=== TASK DATA ===

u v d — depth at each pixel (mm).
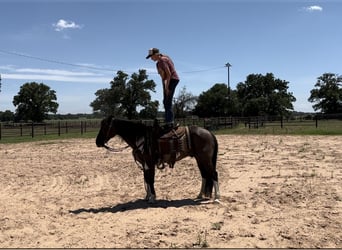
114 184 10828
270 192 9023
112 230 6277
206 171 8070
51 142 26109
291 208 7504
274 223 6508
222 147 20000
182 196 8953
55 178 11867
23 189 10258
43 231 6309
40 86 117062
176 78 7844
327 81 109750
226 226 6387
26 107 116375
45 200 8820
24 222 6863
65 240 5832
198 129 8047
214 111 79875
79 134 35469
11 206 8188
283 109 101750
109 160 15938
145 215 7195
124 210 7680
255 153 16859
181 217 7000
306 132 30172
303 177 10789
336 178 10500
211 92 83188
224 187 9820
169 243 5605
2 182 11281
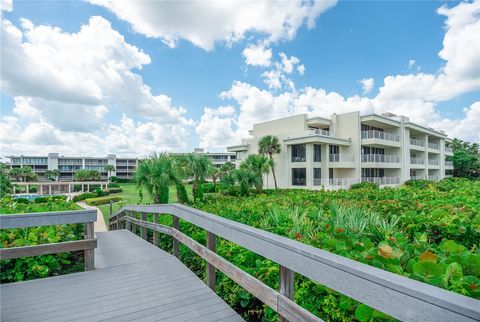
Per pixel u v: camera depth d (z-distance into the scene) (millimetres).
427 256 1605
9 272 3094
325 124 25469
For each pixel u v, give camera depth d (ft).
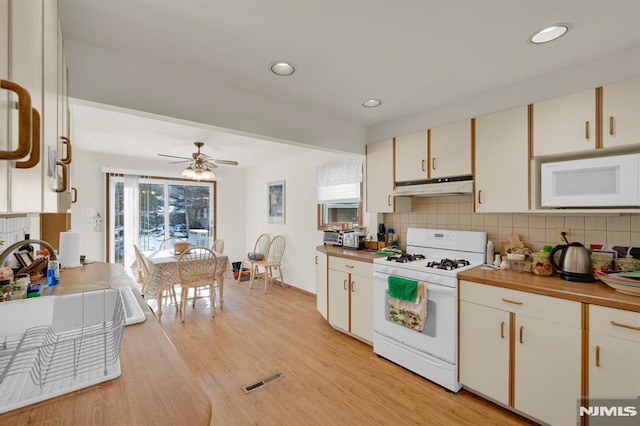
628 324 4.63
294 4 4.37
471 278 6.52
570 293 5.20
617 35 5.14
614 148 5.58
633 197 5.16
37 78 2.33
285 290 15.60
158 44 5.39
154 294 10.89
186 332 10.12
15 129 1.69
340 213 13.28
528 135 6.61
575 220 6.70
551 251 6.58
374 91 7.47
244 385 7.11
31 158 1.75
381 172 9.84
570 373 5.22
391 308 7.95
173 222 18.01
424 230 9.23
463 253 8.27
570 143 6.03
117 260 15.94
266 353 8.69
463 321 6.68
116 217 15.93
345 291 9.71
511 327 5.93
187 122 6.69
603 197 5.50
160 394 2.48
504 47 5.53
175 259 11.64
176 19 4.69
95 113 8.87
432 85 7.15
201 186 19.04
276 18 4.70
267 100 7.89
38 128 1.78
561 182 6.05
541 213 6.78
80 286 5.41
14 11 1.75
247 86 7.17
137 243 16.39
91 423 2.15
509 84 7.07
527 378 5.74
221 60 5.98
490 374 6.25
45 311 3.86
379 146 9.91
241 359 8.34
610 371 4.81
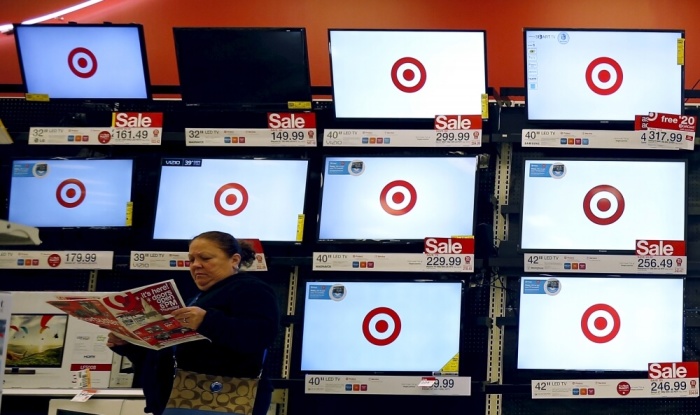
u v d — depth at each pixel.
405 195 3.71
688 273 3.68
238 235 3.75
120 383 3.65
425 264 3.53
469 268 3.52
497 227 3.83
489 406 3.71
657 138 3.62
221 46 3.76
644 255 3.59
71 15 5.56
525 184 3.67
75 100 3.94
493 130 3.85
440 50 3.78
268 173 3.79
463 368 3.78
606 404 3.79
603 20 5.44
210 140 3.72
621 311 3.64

===

**TASK BRIEF**
In the entries, find every line holding "camera" and copy it.

**RESPONSE BOX**
Per pixel u v: camera depth d (z-distance into the scene) (millimetres).
For each pixel u v, give camera depth d (ft).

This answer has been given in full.